**Task goal**
Leave the pictures in the listing below aside and reproduce exactly the lines starting with the one with "reports. | Assessor |" and going on through the one with "3. | C | 33. | C |", both ends included.

**The data**
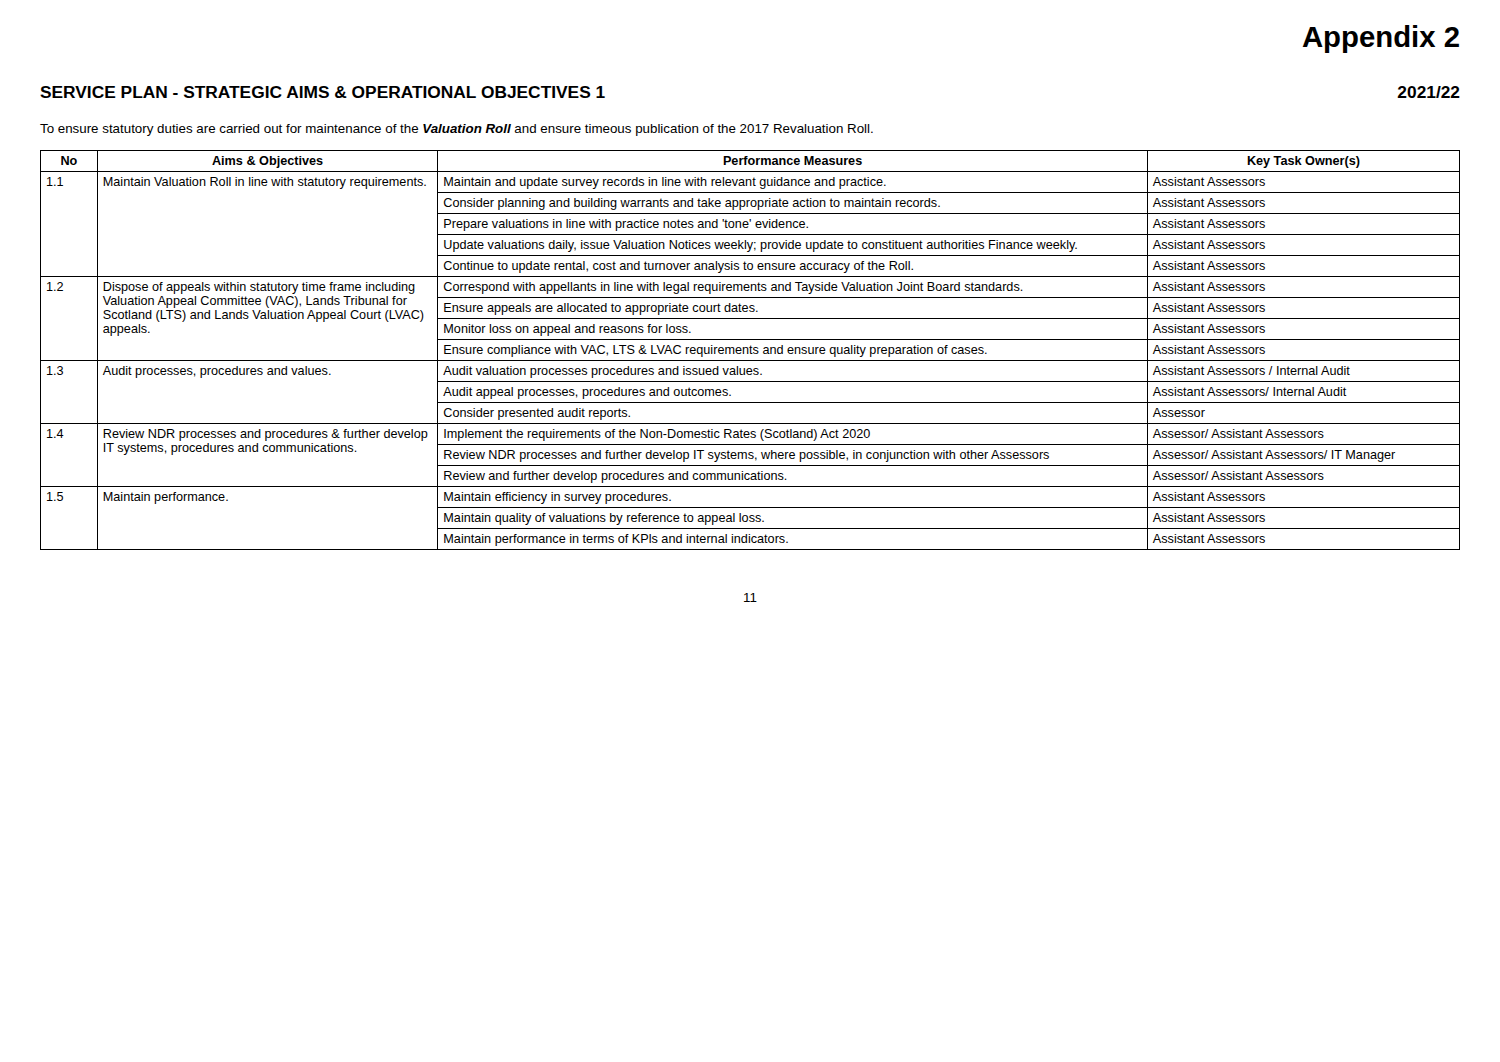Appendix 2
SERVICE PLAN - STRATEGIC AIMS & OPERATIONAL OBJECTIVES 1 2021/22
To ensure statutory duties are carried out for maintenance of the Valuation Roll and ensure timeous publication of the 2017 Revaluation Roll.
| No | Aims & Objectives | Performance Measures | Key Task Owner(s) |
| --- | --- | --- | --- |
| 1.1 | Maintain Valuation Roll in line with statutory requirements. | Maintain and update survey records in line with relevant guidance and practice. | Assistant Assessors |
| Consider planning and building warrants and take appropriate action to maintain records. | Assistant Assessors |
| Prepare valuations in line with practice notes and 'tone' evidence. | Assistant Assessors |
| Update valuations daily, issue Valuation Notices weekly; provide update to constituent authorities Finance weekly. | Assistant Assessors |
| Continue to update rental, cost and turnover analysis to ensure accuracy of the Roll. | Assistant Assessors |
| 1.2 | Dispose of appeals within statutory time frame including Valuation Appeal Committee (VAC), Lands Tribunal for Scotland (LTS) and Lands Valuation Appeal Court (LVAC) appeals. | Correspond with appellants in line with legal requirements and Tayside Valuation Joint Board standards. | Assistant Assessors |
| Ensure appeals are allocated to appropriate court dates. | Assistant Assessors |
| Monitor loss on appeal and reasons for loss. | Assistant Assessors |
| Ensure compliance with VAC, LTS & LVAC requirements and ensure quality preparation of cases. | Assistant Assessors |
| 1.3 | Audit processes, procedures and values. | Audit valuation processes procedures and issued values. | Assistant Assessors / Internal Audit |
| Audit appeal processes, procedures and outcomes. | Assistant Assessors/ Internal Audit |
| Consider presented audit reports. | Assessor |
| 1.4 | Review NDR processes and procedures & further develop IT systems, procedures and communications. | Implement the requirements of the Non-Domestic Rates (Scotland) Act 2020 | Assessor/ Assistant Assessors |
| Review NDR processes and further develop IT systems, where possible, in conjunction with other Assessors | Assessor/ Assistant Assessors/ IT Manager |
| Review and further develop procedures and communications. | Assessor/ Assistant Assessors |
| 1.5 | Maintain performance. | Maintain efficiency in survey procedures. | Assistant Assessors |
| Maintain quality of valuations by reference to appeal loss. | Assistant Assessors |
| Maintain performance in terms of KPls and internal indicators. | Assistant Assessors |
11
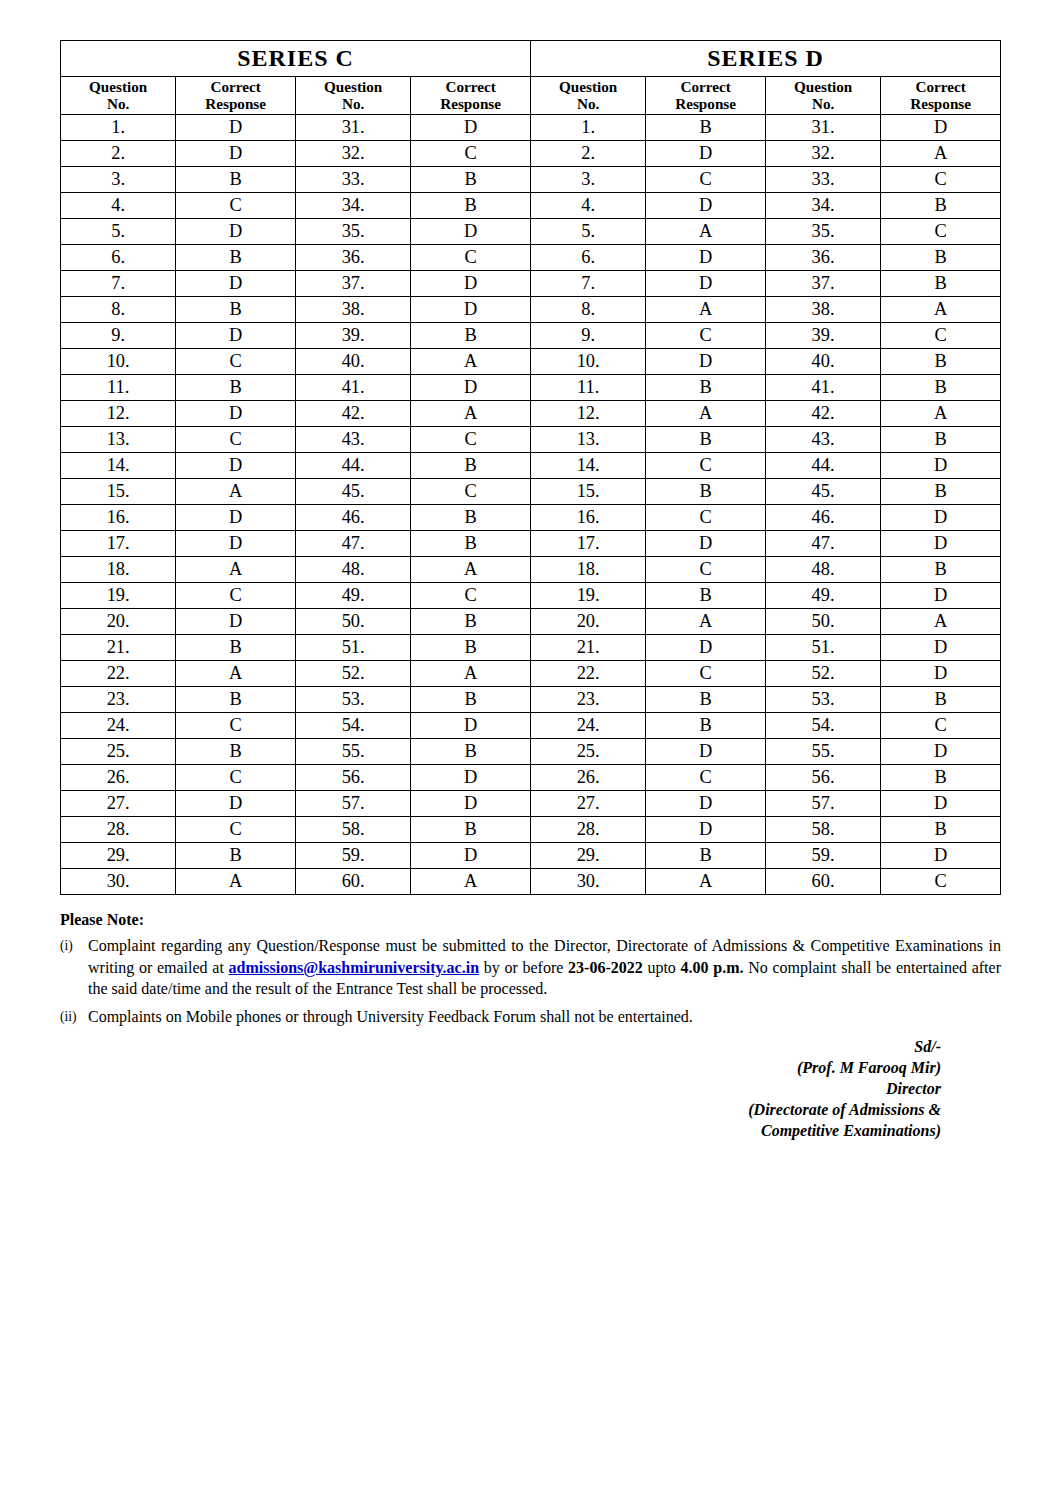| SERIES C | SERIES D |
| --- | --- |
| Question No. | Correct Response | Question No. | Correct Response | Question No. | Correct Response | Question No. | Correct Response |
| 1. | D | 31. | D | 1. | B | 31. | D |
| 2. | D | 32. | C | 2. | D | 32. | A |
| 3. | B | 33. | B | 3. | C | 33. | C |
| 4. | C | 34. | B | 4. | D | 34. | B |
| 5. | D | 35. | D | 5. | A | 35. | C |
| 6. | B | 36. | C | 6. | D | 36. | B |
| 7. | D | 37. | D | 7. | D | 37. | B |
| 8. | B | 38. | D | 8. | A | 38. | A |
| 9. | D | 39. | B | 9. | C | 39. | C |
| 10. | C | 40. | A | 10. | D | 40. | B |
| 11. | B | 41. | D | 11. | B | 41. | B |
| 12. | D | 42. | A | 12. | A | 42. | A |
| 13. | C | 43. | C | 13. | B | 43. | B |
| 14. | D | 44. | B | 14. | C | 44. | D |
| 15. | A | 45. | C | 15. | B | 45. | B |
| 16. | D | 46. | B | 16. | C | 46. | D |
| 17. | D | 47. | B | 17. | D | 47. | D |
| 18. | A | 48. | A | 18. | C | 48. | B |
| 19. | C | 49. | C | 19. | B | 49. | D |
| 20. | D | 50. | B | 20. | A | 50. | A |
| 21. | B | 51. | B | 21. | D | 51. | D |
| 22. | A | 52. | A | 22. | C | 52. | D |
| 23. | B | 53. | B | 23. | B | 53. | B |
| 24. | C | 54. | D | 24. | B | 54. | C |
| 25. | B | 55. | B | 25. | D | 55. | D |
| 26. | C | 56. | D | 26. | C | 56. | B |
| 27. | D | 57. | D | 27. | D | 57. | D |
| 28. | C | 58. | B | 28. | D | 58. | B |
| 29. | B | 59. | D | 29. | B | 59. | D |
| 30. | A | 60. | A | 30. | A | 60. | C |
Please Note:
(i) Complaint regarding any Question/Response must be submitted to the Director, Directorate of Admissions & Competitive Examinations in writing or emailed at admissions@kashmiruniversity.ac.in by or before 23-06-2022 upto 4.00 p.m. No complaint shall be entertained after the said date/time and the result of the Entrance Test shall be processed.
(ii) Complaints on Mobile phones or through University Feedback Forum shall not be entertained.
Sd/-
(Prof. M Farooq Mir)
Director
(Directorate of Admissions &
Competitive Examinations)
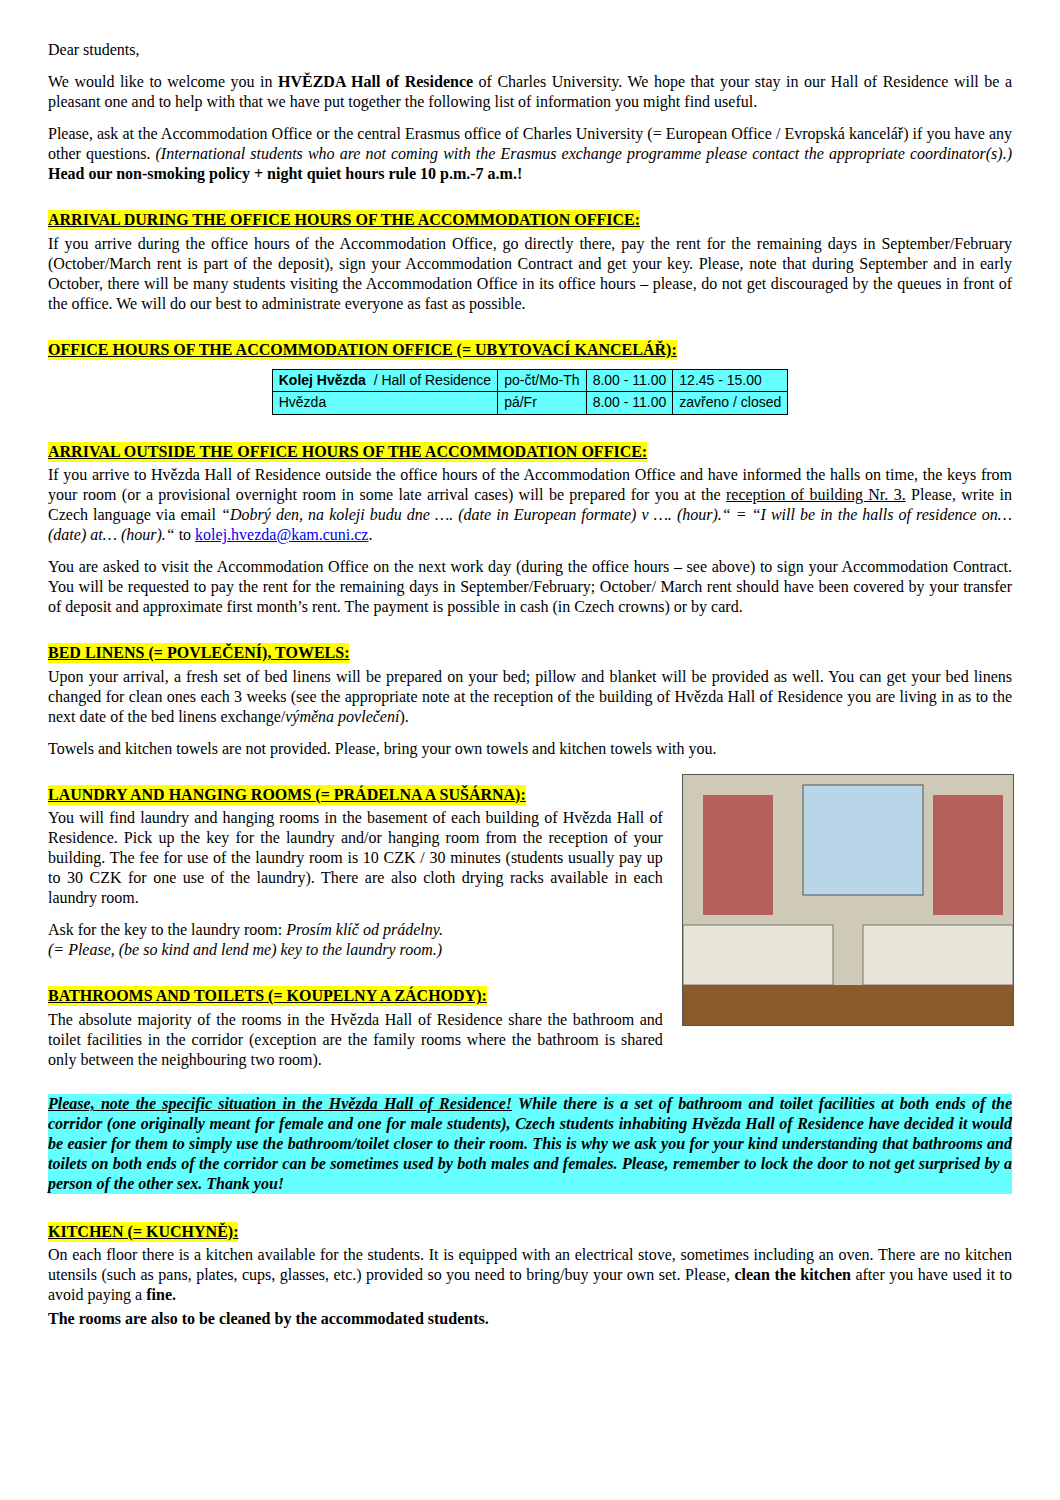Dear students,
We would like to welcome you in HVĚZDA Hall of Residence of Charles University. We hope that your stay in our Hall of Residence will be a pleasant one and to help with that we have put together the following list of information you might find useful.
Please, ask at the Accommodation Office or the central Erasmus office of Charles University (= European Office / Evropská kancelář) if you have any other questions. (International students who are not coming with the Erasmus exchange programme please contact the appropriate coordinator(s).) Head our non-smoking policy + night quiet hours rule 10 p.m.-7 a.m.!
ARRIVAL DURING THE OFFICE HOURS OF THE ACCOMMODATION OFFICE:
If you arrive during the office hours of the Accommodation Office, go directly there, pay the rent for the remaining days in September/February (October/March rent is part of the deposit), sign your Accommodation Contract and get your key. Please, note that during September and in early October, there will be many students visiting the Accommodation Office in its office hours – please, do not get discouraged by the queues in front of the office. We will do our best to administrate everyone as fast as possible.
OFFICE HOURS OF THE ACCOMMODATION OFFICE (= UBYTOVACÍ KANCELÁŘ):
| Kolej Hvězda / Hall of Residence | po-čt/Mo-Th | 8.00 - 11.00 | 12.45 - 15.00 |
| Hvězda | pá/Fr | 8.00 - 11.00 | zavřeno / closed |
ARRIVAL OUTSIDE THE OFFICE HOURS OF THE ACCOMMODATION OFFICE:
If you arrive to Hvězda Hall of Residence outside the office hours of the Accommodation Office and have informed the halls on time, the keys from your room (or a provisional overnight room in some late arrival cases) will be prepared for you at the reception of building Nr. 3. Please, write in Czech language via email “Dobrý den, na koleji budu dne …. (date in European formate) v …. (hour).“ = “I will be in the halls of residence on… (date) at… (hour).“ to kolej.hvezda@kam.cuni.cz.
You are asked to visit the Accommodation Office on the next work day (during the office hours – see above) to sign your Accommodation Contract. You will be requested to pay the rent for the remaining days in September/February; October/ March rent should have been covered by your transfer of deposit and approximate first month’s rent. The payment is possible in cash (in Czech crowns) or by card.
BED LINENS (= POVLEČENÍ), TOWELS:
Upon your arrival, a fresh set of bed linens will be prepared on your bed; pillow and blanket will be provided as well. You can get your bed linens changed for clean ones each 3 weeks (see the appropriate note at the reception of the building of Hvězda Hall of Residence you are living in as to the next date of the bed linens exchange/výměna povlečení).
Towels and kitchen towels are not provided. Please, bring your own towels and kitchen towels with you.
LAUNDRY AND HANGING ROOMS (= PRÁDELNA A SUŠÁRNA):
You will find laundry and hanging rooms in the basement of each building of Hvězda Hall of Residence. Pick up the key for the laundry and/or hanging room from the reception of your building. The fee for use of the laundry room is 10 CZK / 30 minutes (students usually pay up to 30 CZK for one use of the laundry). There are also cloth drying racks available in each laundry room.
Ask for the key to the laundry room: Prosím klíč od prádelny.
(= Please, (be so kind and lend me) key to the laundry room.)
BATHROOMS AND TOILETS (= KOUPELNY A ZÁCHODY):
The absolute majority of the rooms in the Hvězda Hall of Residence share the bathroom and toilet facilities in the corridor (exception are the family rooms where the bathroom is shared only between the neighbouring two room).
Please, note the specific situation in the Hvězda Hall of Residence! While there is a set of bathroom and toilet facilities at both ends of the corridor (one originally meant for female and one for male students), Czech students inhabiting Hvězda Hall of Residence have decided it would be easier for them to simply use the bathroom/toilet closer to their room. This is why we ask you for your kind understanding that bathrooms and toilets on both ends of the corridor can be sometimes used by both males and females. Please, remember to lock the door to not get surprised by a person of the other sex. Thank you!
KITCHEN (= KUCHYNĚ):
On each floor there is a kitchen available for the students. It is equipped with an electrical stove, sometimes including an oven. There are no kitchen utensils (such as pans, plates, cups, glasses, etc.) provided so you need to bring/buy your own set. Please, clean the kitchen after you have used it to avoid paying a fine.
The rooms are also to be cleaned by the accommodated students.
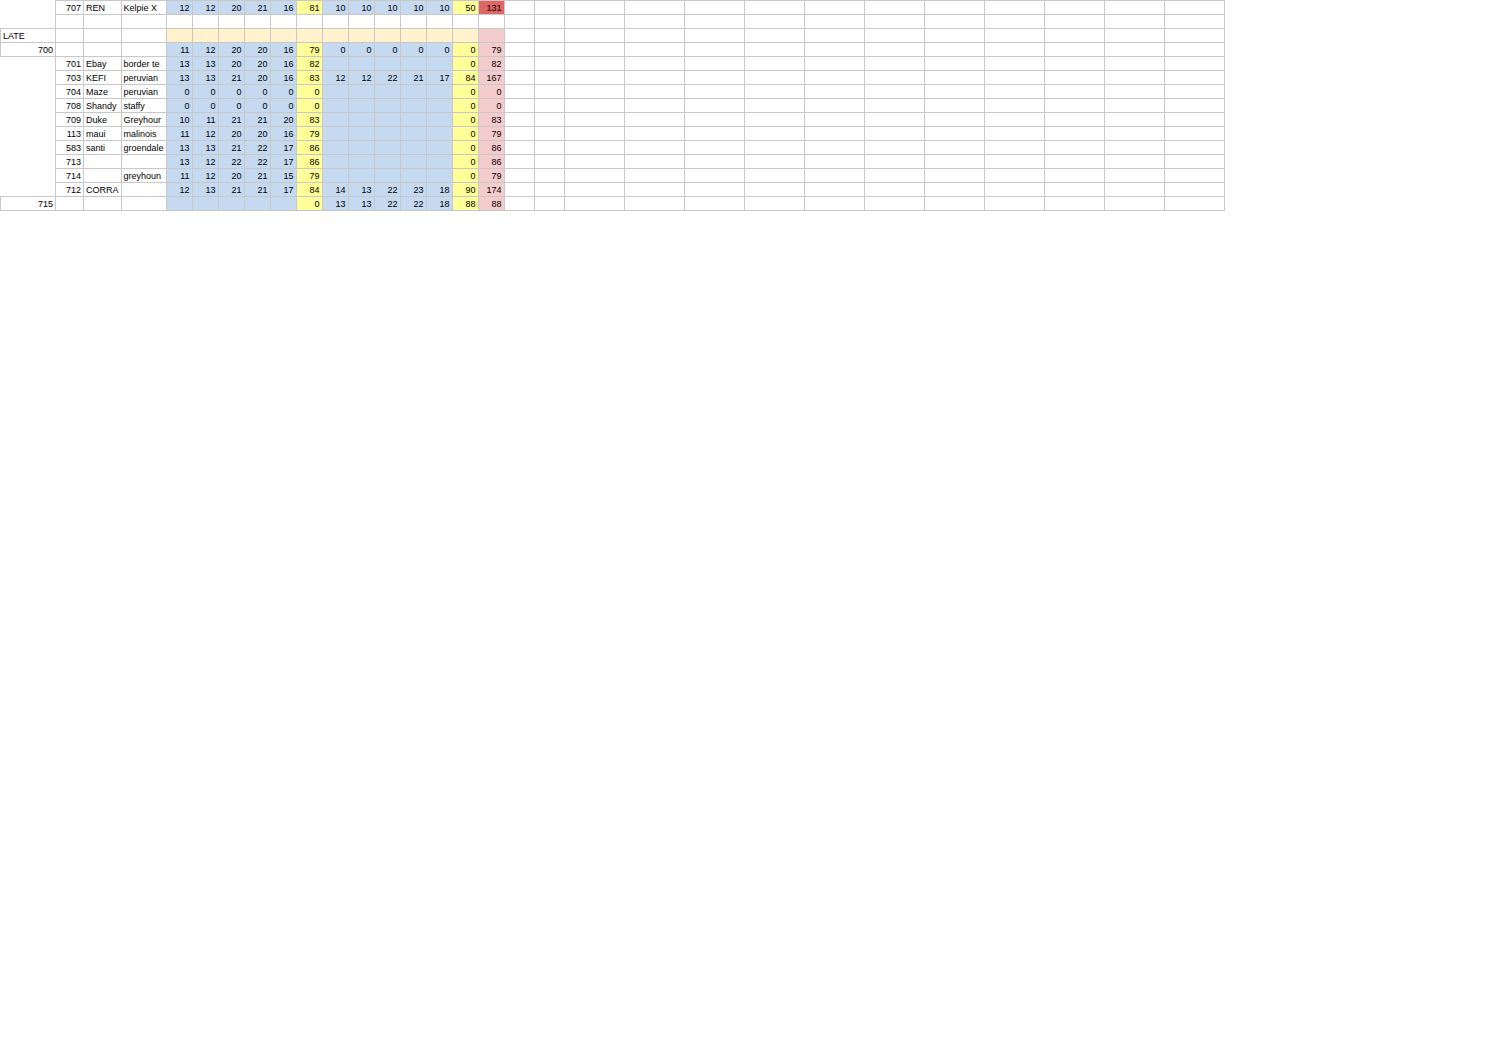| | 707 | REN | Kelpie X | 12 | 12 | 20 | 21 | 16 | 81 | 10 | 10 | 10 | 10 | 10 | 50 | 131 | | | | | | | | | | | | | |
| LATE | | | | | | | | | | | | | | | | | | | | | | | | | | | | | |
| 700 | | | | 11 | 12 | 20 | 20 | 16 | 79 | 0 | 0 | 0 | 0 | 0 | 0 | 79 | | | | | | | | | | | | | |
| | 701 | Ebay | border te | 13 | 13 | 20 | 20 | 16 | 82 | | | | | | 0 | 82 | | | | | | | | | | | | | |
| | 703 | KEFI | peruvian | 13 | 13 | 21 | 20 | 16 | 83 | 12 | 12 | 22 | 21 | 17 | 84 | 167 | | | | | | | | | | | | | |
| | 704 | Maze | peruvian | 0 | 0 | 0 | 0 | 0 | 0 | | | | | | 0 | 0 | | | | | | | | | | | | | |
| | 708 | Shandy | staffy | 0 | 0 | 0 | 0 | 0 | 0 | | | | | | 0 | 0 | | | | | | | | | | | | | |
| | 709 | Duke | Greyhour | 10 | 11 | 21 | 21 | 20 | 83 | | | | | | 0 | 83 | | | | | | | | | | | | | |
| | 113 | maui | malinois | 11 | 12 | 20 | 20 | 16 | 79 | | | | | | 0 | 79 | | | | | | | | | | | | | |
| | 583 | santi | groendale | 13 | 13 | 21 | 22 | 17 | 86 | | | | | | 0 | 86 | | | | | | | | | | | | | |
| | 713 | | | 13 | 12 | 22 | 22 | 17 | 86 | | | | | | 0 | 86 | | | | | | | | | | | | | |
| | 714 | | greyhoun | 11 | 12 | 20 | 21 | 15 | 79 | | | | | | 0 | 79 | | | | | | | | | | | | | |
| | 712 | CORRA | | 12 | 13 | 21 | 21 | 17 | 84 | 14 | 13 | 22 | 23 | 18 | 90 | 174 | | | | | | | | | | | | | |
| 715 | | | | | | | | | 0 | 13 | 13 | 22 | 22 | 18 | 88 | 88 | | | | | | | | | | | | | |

**Written solution**
| Consider presented audit reports. | Assessor |
| 1.4 | Review NDR processes and procedures & further develop IT systems, procedures and communications. | Implement the requirements of the Non-Domestic Rates (Scotland) Act 2020 | Assessor/ Assistant Assessors |
| Review NDR processes and further develop IT systems, where possible, in conjunction with other Assessors | Assessor/ Assistant Assessors/ IT Manager |
| Review and further develop procedures and communications. | Assessor/ Assistant Assessors |
| 1.5 | Maintain performance. | Maintain efficiency in survey procedures. | Assistant Assessors |
| Maintain quality of valuations by reference to appeal loss. | Assistant Assessors |
| Maintain performance in terms of KPls and internal indicators. | Assistant Assessors |
11
| SERIES C | SERIES D |
| --- | --- |
| Question No. | Correct Response | Question No. | Correct Response | Question No. | Correct Response | Question No. | Correct Response |
| 1. | D | 31. | D | 1. | B | 31. | D |
| 2. | D | 32. | C | 2. | D | 32. | A |
| 3. | B | 33. | B | 3. | C | 33. | C |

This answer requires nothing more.